Thursday, July 31, 2014

Why conversations with your man could be even MORE instructive!

I found a feminist article that disagrees with the argument I laid out in my last two posts that social activists should speak differently to those who are not yet part of the movement than they do amongst themselves. Her post, titled “Occasionally Conversations with my Man Are Instructive” is structured as the transcript of a conversation she claims to have had with her male partner about the tone feminists use online. I’ll respond to certain excerpts below.

When the male partner observed “the way you express things sometimes, isn’t it just making it easier for men to get defensive?” our feminist friend replied:

“No. What we aren’t doing is taking care of them. Nurturing them. Putting their feelings first. Looking out for them, making things safe for them. We aren’t making them the center. We’re talking just the way we’d talk, the way we do talk, when y’all aren’t around.”

Well, I’d say what she isn’t doing is delivering an effective message to her audience. This is because talking the way you talk when others aren’t around is a really bad strategy when others are, in fact, around.
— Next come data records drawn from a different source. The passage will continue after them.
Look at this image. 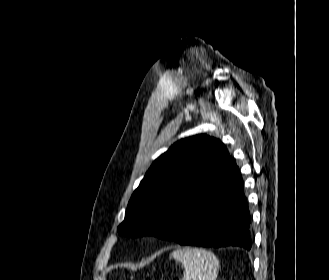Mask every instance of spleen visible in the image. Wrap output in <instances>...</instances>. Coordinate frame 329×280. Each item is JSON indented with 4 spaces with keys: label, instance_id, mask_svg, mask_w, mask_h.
Returning a JSON list of instances; mask_svg holds the SVG:
<instances>
[{
    "label": "spleen",
    "instance_id": "3e777b00",
    "mask_svg": "<svg viewBox=\"0 0 329 280\" xmlns=\"http://www.w3.org/2000/svg\"><path fill=\"white\" fill-rule=\"evenodd\" d=\"M181 263L184 268L182 280H216L219 260L210 251L185 247L170 254V259Z\"/></svg>",
    "mask_w": 329,
    "mask_h": 280
}]
</instances>
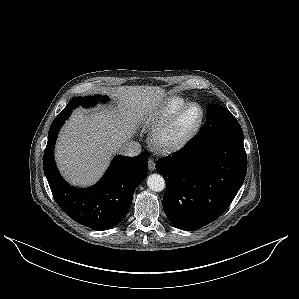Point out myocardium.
Listing matches in <instances>:
<instances>
[{
	"instance_id": "obj_1",
	"label": "myocardium",
	"mask_w": 299,
	"mask_h": 299,
	"mask_svg": "<svg viewBox=\"0 0 299 299\" xmlns=\"http://www.w3.org/2000/svg\"><path fill=\"white\" fill-rule=\"evenodd\" d=\"M197 106L201 111L200 119L197 125L182 139L173 143H167L164 141V135L174 125L179 116L189 107ZM205 120V111L201 104L197 102H188L177 111H175L170 117L159 123L151 132V144L159 152L172 153L185 148L199 133Z\"/></svg>"
}]
</instances>
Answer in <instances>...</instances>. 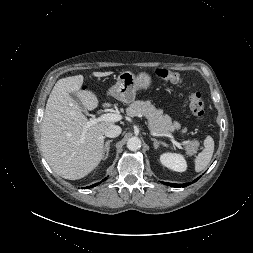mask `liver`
Listing matches in <instances>:
<instances>
[{
  "label": "liver",
  "mask_w": 253,
  "mask_h": 253,
  "mask_svg": "<svg viewBox=\"0 0 253 253\" xmlns=\"http://www.w3.org/2000/svg\"><path fill=\"white\" fill-rule=\"evenodd\" d=\"M113 72H93L105 77ZM84 77L76 75L57 81L47 100L41 125V148L50 167L69 180L85 177L103 159L104 133L112 122L102 121L86 127L88 120L70 93L77 94L87 110L99 105L97 96L81 90Z\"/></svg>",
  "instance_id": "obj_1"
}]
</instances>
When you’re trying to convince somebody of a thing, you have to make them the center, because they’re the one you’re trying to convince. You already get it, they don’t. But our friend continues:

"And you know sometimes that gets ugly, but the thing to do then is to remember: Everything else IS centered around y'all. Everything else--you guys got the talk radio to take care of you, the ESPN, the CNN, the New York Times, the advertising industry--you can't bask in all that adoration day in and day out and then pitch a fit because a handful of blogs on the internet don't recognize your awesomeness. Or I mean, you can pitch a fit, go right ahead, but it's not going to end with me bringing you your binky and kissing your forehead. It's going to end with my foot in your ass."
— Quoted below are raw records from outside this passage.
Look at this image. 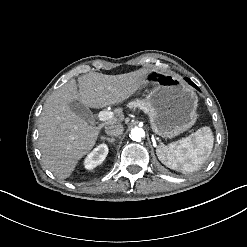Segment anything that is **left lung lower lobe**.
Listing matches in <instances>:
<instances>
[{
  "label": "left lung lower lobe",
  "mask_w": 247,
  "mask_h": 247,
  "mask_svg": "<svg viewBox=\"0 0 247 247\" xmlns=\"http://www.w3.org/2000/svg\"><path fill=\"white\" fill-rule=\"evenodd\" d=\"M185 80L192 86H194L195 88H197V86L189 79V78H185ZM198 89V88H197Z\"/></svg>",
  "instance_id": "left-lung-lower-lobe-1"
}]
</instances>
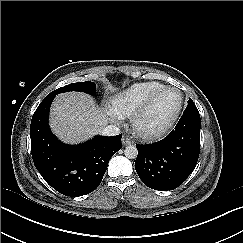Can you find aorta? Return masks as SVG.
<instances>
[{
	"label": "aorta",
	"instance_id": "1",
	"mask_svg": "<svg viewBox=\"0 0 243 243\" xmlns=\"http://www.w3.org/2000/svg\"><path fill=\"white\" fill-rule=\"evenodd\" d=\"M124 155L128 158V159H135L138 155V150L135 146L133 145H129L125 148L124 150Z\"/></svg>",
	"mask_w": 243,
	"mask_h": 243
}]
</instances>
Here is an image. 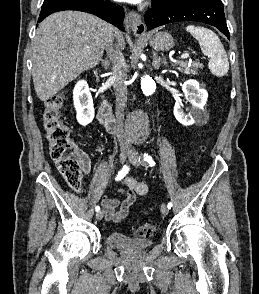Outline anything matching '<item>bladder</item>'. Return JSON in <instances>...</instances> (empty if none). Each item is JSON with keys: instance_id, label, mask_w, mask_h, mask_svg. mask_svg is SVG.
Instances as JSON below:
<instances>
[{"instance_id": "obj_1", "label": "bladder", "mask_w": 259, "mask_h": 294, "mask_svg": "<svg viewBox=\"0 0 259 294\" xmlns=\"http://www.w3.org/2000/svg\"><path fill=\"white\" fill-rule=\"evenodd\" d=\"M106 243L115 249L128 253L141 252L152 245V241L149 239L131 237L120 232L109 233L106 236Z\"/></svg>"}]
</instances>
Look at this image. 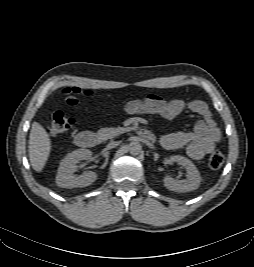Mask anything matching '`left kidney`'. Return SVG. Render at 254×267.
Returning a JSON list of instances; mask_svg holds the SVG:
<instances>
[{
    "mask_svg": "<svg viewBox=\"0 0 254 267\" xmlns=\"http://www.w3.org/2000/svg\"><path fill=\"white\" fill-rule=\"evenodd\" d=\"M170 162H176L186 169V179L176 180L170 176L164 178V186L175 192H189L197 189L201 184V177L197 167L192 161L180 155H173L170 157Z\"/></svg>",
    "mask_w": 254,
    "mask_h": 267,
    "instance_id": "left-kidney-1",
    "label": "left kidney"
}]
</instances>
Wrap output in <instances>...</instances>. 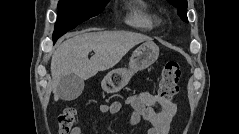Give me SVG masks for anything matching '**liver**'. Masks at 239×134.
<instances>
[{
  "label": "liver",
  "instance_id": "1",
  "mask_svg": "<svg viewBox=\"0 0 239 134\" xmlns=\"http://www.w3.org/2000/svg\"><path fill=\"white\" fill-rule=\"evenodd\" d=\"M151 38L127 31H104L78 34L63 42L51 59L52 90L54 100L61 78L75 74L86 80L98 73L114 67L134 46ZM94 51L89 59L88 54Z\"/></svg>",
  "mask_w": 239,
  "mask_h": 134
}]
</instances>
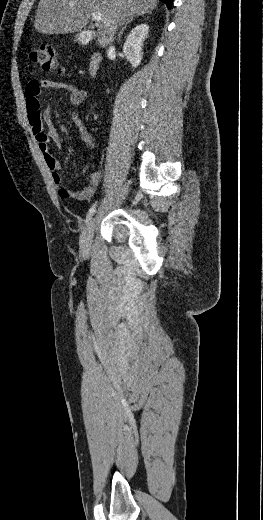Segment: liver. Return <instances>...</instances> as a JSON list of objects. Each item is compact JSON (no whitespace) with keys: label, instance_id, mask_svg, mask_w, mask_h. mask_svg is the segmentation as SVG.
Wrapping results in <instances>:
<instances>
[{"label":"liver","instance_id":"obj_1","mask_svg":"<svg viewBox=\"0 0 263 520\" xmlns=\"http://www.w3.org/2000/svg\"><path fill=\"white\" fill-rule=\"evenodd\" d=\"M157 4L158 0H40L34 24L46 35L77 33L86 27L93 12H99L102 18L97 37L105 47L113 40L118 25Z\"/></svg>","mask_w":263,"mask_h":520}]
</instances>
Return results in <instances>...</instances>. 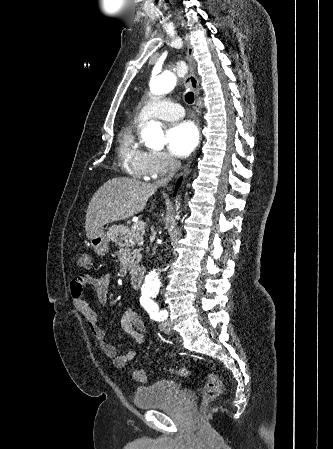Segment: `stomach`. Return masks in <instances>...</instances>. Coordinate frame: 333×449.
<instances>
[{"mask_svg": "<svg viewBox=\"0 0 333 449\" xmlns=\"http://www.w3.org/2000/svg\"><path fill=\"white\" fill-rule=\"evenodd\" d=\"M90 244L94 251L103 256L108 251V239L106 238L105 231L100 229L94 236L90 238Z\"/></svg>", "mask_w": 333, "mask_h": 449, "instance_id": "0dacf381", "label": "stomach"}]
</instances>
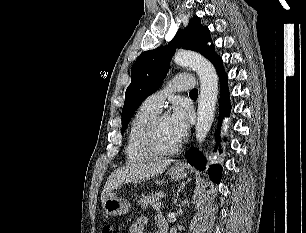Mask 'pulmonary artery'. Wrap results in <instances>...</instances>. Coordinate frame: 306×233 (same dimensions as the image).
I'll list each match as a JSON object with an SVG mask.
<instances>
[{"label": "pulmonary artery", "instance_id": "e3ab8cb5", "mask_svg": "<svg viewBox=\"0 0 306 233\" xmlns=\"http://www.w3.org/2000/svg\"><path fill=\"white\" fill-rule=\"evenodd\" d=\"M194 83V79L189 75H177L168 83L164 89L159 90L147 97L145 103L159 111L167 95L175 91L192 90L194 89Z\"/></svg>", "mask_w": 306, "mask_h": 233}]
</instances>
Well, no – it’s going to end with feminism’s failure to enact as much change as it could and should given the strength of its actual ideas. This is because human beings in generally unable to decenter themselves from their own opinions. If you think it’s sort of pathetic that people of all genders and sexes and sexualities are so self-absorbed that they need to make everything about them, you’re right. If you find it sort of irritating that human nature makes people more receptive to ideas they don’t feel threatened by, you’re right. If you find it inconvenient to baby people and hold their hand and constantly reassure them that we’re not attacking them and that they’re not a bad person, you’re right. But we should do it anyway, because we can’t change human nature and that’s how minds are changed.

To me, the willingness to do that is what separates activists primarily concerned with enacting change from those primarily concerned with self-affiliation, or manicuring how they themselves appear to their activist peers. In other words, those feminists who make a big, showy, condescending public stink about the not-yet-feminists who inevitably “make it all about them”…are in truth only doing it to make it all about them. They are gleefully gloating in their progressivism, hoping for social kudos and slaps on the back from fellow progressives, instead of being the bigger woman and explaining it to the ignorant person in non-condescending terms.
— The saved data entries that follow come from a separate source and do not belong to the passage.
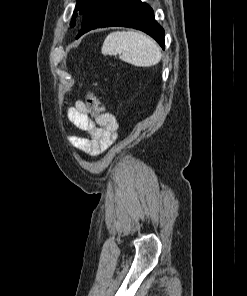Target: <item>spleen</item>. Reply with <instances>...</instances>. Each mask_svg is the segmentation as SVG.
<instances>
[{
	"instance_id": "obj_1",
	"label": "spleen",
	"mask_w": 247,
	"mask_h": 296,
	"mask_svg": "<svg viewBox=\"0 0 247 296\" xmlns=\"http://www.w3.org/2000/svg\"><path fill=\"white\" fill-rule=\"evenodd\" d=\"M103 55H119V58L137 67H150L162 57L159 45L150 37L136 31L110 33L101 48Z\"/></svg>"
}]
</instances>
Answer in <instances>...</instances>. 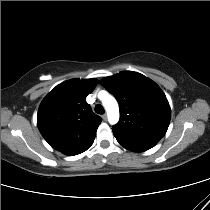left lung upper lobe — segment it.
Listing matches in <instances>:
<instances>
[{
  "mask_svg": "<svg viewBox=\"0 0 210 210\" xmlns=\"http://www.w3.org/2000/svg\"><path fill=\"white\" fill-rule=\"evenodd\" d=\"M119 103L120 120L113 126L117 141L136 152L148 150L166 134L171 109L159 86L144 75L123 71L99 82Z\"/></svg>",
  "mask_w": 210,
  "mask_h": 210,
  "instance_id": "left-lung-upper-lobe-1",
  "label": "left lung upper lobe"
}]
</instances>
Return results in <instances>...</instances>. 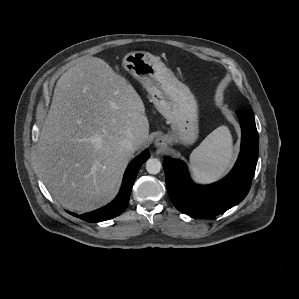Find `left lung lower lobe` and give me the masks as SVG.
<instances>
[{
	"mask_svg": "<svg viewBox=\"0 0 299 299\" xmlns=\"http://www.w3.org/2000/svg\"><path fill=\"white\" fill-rule=\"evenodd\" d=\"M241 125V151L231 172L221 181L194 184L184 162L163 161L167 190L176 208L198 217H213L240 203L251 187L258 158V133L252 110L236 111Z\"/></svg>",
	"mask_w": 299,
	"mask_h": 299,
	"instance_id": "0a47b994",
	"label": "left lung lower lobe"
}]
</instances>
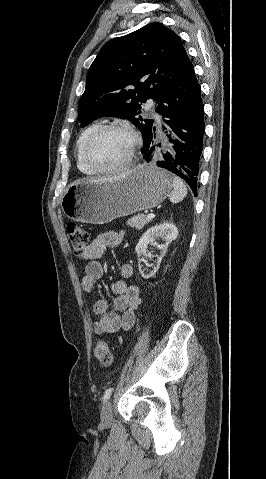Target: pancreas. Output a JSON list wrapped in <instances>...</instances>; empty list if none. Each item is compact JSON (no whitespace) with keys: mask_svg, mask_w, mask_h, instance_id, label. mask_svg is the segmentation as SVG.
<instances>
[{"mask_svg":"<svg viewBox=\"0 0 266 479\" xmlns=\"http://www.w3.org/2000/svg\"><path fill=\"white\" fill-rule=\"evenodd\" d=\"M151 219H148L144 214H137L136 216L131 217L127 220V224L138 230H141Z\"/></svg>","mask_w":266,"mask_h":479,"instance_id":"obj_1","label":"pancreas"}]
</instances>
Our feminist friend counters:

"It's not as hard if you move yourself out of the center of everything, though. That's what I finally got through my thick skull. It's not ABOUT me, always.”

When you spend enormous portions of your time blogging about sex and race and privilege, and reading other people’s blogs about sex and race and privilege, it’s a lot easier to isolate yourself from the collectives being described. I know this because I too meet that description, and was able to do it. But both she and I must realize that the vast majority of people on the planet do not do that, and will never do that, and thus will never be able to isolate themselves the way we can. Look at it as a sort of feminist privilege: you, unlike those less educated than you, are adequately immersed in intersectional thinking that you can read scathing criticism of your demographic’s unjust and oppressive behavior without feeling personally resistant to the ideology driving the criticism.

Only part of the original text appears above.